The Container Store prides itself on selling products that make the lives of its customers easier. But running often bulky storage and organizational items through a traditional POS terminal and transporting them home can prove challenging. The difficulties in bringing purchases from store to home are amplified for urban shoppers, who may walk or take public transportation to their local store.
Founded in 1978, the Coppell, Texas-based retailer with over 84 locations nationwide is a longtime IT innovator. Recent investments in industry-leading retail operations technology include a voice-picking solution in its distribution center. This increased the speed and accuracy of picking operations while also reducing physical strain on employees. The retailer also rolled out a wearable retail communication solution to 4,000 store associates. This connects associates to other employees as well as corporate systems, ensuring immediate access to information and resources needed to assist customers and complete sales.
When it came time to ease the process of customers purchasing and transporting purchases of large or numerous items, The Container Store embraced the latest developments in mobile scanning technology.
In April 2005, the retailer launched a pilot of what it calls the “GoShop!
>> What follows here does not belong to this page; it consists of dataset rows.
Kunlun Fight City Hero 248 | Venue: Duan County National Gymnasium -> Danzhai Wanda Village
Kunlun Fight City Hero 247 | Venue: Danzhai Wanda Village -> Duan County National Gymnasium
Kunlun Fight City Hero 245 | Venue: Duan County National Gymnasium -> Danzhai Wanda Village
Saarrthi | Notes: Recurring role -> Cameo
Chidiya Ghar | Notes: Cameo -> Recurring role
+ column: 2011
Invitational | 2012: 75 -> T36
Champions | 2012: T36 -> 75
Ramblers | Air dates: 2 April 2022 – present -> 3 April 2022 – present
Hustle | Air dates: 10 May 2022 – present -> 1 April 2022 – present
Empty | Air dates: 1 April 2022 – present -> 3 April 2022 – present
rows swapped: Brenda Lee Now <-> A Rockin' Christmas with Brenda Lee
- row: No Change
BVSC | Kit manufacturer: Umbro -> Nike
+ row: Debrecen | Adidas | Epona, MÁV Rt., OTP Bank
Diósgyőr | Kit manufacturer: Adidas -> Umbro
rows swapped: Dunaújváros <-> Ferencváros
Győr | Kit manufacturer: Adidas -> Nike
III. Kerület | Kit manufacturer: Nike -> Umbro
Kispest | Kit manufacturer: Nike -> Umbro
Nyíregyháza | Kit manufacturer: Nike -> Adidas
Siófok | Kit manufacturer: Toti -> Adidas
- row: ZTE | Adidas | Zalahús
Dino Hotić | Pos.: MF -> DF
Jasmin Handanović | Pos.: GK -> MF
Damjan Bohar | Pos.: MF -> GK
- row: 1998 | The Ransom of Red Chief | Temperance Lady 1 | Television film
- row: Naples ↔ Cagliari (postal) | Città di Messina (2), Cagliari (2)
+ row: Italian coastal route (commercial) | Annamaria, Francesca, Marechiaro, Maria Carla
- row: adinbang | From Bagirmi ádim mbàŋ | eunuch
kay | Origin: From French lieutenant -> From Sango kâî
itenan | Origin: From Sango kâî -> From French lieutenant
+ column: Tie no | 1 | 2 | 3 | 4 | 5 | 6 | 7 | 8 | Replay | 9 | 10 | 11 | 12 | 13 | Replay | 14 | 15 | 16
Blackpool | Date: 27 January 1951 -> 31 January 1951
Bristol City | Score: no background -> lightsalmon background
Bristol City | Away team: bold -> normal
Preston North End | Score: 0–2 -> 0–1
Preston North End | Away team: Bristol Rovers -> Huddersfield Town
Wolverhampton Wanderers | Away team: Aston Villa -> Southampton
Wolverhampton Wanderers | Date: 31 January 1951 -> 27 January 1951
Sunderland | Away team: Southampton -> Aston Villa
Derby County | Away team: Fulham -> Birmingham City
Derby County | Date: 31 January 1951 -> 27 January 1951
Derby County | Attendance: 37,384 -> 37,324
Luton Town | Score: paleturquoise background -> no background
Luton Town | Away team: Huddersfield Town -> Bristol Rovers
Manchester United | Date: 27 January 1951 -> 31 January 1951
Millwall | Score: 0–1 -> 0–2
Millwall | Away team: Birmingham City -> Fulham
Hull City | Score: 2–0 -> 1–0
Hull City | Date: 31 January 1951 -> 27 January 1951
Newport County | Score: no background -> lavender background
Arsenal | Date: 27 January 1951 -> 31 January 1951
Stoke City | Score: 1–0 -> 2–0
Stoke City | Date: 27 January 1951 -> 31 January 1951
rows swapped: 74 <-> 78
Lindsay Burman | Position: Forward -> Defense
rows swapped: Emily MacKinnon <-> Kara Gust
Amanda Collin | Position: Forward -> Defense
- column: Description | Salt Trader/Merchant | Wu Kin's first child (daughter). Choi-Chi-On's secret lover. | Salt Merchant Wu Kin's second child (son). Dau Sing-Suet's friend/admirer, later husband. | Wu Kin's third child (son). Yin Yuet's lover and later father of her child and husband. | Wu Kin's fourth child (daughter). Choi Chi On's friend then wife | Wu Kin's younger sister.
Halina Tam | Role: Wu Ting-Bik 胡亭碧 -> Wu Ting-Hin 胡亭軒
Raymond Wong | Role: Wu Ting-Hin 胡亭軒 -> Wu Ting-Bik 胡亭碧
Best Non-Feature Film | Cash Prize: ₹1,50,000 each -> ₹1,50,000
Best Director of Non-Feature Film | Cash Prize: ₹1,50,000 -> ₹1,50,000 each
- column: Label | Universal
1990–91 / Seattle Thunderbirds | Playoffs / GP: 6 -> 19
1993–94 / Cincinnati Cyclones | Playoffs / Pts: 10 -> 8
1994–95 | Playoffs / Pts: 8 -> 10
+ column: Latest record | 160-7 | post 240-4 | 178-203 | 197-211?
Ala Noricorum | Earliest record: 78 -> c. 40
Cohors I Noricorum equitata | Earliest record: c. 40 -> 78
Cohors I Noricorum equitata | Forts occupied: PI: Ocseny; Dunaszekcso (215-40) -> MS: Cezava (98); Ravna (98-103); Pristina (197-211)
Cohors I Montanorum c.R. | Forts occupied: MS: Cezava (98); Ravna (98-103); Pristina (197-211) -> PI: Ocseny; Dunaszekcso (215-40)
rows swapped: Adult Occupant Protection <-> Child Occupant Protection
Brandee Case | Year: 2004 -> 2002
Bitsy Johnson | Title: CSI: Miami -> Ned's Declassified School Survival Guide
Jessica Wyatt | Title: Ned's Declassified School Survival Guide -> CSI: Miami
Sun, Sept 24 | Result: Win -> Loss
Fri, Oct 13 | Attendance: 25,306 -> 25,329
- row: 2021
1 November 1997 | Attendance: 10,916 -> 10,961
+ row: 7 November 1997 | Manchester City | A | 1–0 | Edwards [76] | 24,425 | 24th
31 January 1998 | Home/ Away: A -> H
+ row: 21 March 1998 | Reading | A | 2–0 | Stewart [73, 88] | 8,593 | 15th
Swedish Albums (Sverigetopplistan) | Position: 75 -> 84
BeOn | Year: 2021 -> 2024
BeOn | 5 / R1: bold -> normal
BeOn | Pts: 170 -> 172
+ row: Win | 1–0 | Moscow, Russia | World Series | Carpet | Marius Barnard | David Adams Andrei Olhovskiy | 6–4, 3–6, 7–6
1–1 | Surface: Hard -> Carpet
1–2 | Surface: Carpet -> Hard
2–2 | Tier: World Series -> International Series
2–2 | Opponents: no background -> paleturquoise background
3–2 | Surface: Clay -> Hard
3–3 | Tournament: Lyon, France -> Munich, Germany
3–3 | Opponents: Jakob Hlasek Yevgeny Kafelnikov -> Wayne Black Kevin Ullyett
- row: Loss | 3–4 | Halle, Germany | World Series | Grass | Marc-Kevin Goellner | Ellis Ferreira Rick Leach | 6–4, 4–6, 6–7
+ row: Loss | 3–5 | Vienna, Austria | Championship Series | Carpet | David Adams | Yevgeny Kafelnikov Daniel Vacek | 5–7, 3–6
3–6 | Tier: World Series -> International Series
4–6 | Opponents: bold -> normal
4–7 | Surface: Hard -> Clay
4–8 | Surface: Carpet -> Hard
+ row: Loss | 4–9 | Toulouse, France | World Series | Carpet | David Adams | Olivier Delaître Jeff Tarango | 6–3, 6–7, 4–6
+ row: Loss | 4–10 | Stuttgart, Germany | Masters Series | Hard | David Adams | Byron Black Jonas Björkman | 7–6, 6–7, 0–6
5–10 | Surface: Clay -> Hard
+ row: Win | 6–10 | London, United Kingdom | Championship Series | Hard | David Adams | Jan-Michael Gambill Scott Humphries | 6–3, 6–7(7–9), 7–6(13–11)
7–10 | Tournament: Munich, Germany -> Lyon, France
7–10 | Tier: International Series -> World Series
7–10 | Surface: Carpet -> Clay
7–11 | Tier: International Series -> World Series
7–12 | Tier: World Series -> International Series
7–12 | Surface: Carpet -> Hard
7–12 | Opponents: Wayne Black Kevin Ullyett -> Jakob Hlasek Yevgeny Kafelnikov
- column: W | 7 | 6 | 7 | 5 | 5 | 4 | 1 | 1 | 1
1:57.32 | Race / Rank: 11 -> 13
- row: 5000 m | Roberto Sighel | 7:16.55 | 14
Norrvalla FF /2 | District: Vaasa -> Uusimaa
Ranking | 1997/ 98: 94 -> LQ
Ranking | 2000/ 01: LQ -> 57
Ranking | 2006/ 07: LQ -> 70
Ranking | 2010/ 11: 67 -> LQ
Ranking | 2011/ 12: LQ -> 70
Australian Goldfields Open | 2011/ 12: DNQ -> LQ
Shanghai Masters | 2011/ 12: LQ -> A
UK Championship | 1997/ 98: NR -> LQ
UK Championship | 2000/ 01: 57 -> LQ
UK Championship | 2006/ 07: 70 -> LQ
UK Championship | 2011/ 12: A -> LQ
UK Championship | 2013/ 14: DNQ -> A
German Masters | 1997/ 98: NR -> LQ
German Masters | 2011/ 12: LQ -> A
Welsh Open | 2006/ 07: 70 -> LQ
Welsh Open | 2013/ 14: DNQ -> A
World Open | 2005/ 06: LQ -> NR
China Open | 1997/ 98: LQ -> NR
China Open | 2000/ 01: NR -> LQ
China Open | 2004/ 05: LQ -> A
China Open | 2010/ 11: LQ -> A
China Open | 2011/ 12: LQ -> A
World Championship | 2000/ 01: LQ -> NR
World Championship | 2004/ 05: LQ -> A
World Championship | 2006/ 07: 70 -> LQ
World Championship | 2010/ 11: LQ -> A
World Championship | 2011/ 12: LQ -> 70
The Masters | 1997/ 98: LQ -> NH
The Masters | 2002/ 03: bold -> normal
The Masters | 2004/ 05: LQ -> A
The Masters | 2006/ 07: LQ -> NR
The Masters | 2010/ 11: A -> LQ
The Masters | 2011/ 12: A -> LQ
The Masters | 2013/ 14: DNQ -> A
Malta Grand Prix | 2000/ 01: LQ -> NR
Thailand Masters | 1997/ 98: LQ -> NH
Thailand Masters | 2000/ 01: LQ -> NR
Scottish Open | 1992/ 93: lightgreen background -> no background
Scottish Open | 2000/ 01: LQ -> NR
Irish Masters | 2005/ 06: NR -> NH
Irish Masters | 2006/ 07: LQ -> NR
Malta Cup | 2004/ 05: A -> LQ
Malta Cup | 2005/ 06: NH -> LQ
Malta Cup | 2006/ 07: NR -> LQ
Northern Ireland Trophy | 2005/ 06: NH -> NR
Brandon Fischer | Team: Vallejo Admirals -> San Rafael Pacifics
Scan and Deliver” program. Using patented proprietary technology and running on Windows CE-based handheld scanning devices at its two Manhattan stores. GoShop! Scan and Deliver allows shoppers to scan the barcodes of products throughout the store. When done shopping and scanning, the customer can have everything delivered to them.
Over time, the IT decision-makers at The Container Store determined that advancements in mobile scanning software and consumer-grade iPhone hardware would be a better option than dedicated laser-based scanners. The retailer saw launching a smartphone scanning app as offering several cost- and performance-based benefits.
First, the upfront cost of deploying a cloud-based mobile scanning app to iPhone 6 smartphones would be substantially less than implementing traditional dedicated scanning devices. iPhone maintenance would also be less expensive, and the cost of updating firmware would be eliminated.
In addition, the time and cost of training employees and customers on how to use dedicated scanners would be avoided with iPhone-based scanning. The retailer sought to take the everyday experience users had with apps in their personal lives and replicate it in the store shopping environment. However, one concern the retailer had was how well iPhones would handle frequent scanning by numerous different customers. This posed the challenge of high scan volumes, as well as rough handling that would include occasional drops and bumps.
To resolve this issue, The Container Store decided to investigate enterprise sleds and cases that would protect iPhones in the rugged store environment. While enterprise sleds offered a protective sleeve, the retailer found them expensive and awkward to handle. They also required extra electrical components which increased the need for maintenance and possibility of equipment failure.
Meanwhile, The Container Store determined that rugged cases provided the necessary physical protection, but lacked built-in scanning capability or ergonomic support. The retailer ultimately decided to increase the durability of the app-equipped iPhones it loaned to customers using the Scandit Case.
Working in conjunction with The Container Store’s consumer-facing scanning app, which was built using Scandit Barcode Scanner SDK, the Scandit Case improves ergonomics and efficiency of smartphone scanning. Leveraging a smartphone’s existing camera and flash, this ergonomic scanning case eliminates the need for any additional electrical components, battery, built-in imager or laser scanner. It also benefits from the full functionality of Scandit’s scanning software, including frequent updates to support new symbologies or continuously improve performance.
After initial success with internal testing, the retailer ran a live user test of Scandit Case, as well as several competing smartphone scanning technologies. Consumers reacted positively to Scandit Case.
“Our latest user test revealed a preference for the Scandit Case,” said Matthew Smith, IS Senior Applications Engineer, The Container Store.
Customer reaction to Scan and Deliver has been strong enough that on Memorial Day 2016, all Scandit Case-equipped iPhone scanners in the retailer’s Sixth Avenue store in New York City were in constant use throughout the day. Store employees also report that Scandit Case effectively scans barcodes at a much higher performance level than any other scanning device previously used. This included scanning shelf labels behind plastic.
Other positive feedback included praise for Scandit Case’s built-in scanner button. Users found the case’s aimer, which leveraged the iPhone’s flash, effectively illuminate where they were scanning. The iPhone battery supported the scanning app for long periods of time, and the case was robust enough to protect the iPhones from any damage.
As a result of implementing the Scandit Case, The Container Store has effectively given consumers a convenient shopping tool that blends seamlessly into their mobile app-centric lives. Scandit Case provides the protection, ergonomics, durability and accuracy needed to turn consumer-grade smartphones into enterprise-grade scanning devices.